▶
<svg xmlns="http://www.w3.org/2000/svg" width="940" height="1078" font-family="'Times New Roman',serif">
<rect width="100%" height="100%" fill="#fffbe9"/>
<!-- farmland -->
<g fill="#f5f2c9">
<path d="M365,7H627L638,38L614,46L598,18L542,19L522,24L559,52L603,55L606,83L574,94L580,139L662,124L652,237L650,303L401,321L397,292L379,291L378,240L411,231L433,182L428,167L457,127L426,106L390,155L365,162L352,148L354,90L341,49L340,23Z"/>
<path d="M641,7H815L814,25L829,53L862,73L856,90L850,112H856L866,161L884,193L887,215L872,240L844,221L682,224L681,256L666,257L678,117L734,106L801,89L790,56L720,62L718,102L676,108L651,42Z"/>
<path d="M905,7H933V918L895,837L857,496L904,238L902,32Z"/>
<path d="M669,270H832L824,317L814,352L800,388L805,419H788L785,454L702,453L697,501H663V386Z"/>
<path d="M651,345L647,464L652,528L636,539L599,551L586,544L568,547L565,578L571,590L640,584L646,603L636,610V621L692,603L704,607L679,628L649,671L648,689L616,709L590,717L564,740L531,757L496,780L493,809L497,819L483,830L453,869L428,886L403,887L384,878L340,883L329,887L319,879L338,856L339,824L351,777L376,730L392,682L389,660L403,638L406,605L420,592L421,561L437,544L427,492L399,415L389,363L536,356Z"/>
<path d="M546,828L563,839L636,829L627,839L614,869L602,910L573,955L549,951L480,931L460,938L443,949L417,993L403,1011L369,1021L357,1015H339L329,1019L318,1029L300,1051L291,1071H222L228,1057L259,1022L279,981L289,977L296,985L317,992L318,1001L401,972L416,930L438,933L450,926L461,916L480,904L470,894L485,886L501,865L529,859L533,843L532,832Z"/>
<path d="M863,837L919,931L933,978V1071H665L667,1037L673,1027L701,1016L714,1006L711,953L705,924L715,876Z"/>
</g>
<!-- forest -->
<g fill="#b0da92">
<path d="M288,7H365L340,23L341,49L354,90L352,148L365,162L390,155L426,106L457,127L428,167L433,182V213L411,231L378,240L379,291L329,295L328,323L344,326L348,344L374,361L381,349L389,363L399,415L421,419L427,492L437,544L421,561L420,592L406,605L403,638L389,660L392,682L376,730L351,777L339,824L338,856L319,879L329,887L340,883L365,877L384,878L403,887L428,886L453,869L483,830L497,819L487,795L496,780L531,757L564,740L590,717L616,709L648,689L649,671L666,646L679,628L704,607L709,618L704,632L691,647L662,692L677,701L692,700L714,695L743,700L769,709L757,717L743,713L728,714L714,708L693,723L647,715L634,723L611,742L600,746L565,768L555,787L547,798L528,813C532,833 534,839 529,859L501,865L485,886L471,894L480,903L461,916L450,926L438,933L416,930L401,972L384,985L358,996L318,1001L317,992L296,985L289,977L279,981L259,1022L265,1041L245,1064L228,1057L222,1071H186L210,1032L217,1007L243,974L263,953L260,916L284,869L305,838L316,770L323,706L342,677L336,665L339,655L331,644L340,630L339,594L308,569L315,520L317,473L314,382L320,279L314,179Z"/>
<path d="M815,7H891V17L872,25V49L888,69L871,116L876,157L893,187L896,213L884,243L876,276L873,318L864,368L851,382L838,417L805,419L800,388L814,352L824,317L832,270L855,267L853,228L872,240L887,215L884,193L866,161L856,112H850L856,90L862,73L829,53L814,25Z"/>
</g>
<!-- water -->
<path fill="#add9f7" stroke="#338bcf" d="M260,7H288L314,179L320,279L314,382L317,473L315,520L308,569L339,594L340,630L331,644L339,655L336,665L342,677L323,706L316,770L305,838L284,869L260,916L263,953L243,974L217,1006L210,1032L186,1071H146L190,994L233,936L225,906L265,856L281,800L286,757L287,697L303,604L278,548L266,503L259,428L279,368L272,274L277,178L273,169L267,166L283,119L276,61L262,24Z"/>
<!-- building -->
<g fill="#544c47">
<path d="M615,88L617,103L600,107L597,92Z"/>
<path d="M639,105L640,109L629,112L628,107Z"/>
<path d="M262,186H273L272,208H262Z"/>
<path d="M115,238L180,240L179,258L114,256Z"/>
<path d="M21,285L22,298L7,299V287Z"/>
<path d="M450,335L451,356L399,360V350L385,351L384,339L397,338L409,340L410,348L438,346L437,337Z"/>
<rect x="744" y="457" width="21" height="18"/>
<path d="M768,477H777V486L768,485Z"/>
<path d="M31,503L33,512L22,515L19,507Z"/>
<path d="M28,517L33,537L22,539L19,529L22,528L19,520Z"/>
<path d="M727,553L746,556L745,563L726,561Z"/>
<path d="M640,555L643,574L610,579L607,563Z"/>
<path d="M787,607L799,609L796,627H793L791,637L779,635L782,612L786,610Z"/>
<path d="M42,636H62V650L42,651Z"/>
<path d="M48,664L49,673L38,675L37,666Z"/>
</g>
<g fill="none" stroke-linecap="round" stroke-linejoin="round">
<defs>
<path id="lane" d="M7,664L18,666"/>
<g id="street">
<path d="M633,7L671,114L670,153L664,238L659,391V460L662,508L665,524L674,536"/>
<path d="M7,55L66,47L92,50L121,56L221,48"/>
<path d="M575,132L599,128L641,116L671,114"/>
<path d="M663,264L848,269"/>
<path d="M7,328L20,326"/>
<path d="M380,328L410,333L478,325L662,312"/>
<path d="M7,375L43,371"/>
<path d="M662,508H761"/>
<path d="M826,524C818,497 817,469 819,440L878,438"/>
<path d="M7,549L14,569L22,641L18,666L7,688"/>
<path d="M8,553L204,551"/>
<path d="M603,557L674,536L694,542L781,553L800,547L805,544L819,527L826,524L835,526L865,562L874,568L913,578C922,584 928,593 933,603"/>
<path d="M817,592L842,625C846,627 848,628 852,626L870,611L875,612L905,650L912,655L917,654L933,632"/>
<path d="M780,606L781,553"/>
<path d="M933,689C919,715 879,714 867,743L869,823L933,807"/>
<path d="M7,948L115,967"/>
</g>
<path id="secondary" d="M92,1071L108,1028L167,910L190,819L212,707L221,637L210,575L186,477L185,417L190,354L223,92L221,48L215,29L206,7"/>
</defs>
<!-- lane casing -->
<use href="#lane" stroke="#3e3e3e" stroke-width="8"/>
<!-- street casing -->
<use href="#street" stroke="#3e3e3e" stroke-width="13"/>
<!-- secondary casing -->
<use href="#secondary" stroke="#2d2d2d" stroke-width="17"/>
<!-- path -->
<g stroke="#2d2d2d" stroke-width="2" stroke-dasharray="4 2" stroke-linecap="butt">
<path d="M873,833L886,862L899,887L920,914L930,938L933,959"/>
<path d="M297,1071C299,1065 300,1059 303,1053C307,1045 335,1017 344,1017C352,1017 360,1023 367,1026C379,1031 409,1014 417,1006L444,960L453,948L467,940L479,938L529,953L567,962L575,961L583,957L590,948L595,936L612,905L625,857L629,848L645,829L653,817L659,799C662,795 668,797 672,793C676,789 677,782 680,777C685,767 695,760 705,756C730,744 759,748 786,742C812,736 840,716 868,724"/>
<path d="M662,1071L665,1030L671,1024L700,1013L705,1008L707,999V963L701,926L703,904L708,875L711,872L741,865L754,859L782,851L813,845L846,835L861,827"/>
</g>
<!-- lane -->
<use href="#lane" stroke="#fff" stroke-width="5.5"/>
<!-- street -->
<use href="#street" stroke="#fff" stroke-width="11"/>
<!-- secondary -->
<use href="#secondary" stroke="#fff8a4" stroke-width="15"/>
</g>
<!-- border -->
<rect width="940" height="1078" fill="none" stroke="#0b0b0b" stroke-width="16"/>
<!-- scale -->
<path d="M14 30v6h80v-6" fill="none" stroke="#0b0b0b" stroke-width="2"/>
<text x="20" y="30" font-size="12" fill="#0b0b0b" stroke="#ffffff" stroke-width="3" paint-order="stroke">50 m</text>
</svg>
◀
» **Problem statement**
From the material above, return every line that contains "secondary".

» **Your solution**
<path id="secondary" d="M92,1071L108,1028L167,910L190,819L212,707L221,637L210,575L186,477L185,417L190,354L223,92L221,48L215,29L206,7"/>
<!-- secondary casing -->
<use href="#secondary" stroke="#2d2d2d" stroke-width="17"/>
<!-- secondary -->
<use href="#secondary" stroke="#fff8a4" stroke-width="15"/>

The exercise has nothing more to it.